In the bin packing problem we are given an instance consisting of a sequence of items with sizes between 0 and 1. The objective is to pack these items into the smallest possible number of bins of unit size. First Fit algorithm packs each item into the first bin where it fits, possibly opening a new bin if the item cannot fit into any currently open bin. Best Fit algorithm packs each item into the most full bin where it fits, possibly opening a new bin if the item cannot fit into any currently open bin. In early seventies it was shown that the asymptotic approximation ratio of First Fit and Best Fit bin packing algorithm is equal to 1.7. We give a new and simple analysis that proves the same asymptotic ratio.

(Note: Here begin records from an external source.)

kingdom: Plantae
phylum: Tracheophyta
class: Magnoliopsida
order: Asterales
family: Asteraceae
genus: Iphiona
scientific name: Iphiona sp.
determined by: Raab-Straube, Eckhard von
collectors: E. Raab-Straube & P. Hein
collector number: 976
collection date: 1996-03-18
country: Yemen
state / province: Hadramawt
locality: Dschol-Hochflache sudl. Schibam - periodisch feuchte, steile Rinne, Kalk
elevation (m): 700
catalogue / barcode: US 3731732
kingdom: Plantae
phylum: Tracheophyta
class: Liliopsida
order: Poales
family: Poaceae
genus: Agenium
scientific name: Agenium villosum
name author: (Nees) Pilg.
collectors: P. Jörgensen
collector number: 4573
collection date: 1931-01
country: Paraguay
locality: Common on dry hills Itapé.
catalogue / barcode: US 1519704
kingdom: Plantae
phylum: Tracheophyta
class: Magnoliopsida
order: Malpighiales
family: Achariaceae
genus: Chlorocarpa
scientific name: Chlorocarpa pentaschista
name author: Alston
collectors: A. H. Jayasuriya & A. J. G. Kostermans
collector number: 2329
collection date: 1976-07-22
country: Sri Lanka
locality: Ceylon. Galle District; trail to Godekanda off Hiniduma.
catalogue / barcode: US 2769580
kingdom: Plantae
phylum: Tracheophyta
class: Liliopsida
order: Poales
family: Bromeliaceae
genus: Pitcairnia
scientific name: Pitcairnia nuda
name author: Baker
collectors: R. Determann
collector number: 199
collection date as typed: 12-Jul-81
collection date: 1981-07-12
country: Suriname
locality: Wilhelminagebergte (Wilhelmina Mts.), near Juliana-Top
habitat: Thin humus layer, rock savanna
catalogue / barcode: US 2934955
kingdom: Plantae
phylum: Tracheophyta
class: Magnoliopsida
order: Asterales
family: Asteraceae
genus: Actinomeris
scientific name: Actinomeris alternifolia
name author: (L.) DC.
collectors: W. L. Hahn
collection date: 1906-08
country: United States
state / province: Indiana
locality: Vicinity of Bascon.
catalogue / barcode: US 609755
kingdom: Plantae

Furthemore, building on this method, we prove that also the absolute approximation ratio for First Fit bin packing is exactly 1.7. This means that if the optimum needs OPT bins, First Fit always uses at most ⌊1.7OPT ⌋ bins. We also show matching lower bounds for a majority of values of OPT, i.e., we give instances on which First Fit uses exactly ⌊1.7OPT⌋ bins. Such matching upper and lower bounds were previously known only for finitely many small values of OPT. The previous published bound on the absolute approximation ratio of First Fit was 12/7 ≈ 1.7143. Recently a bound of 101/59 ≈ 1.7119 was claimed.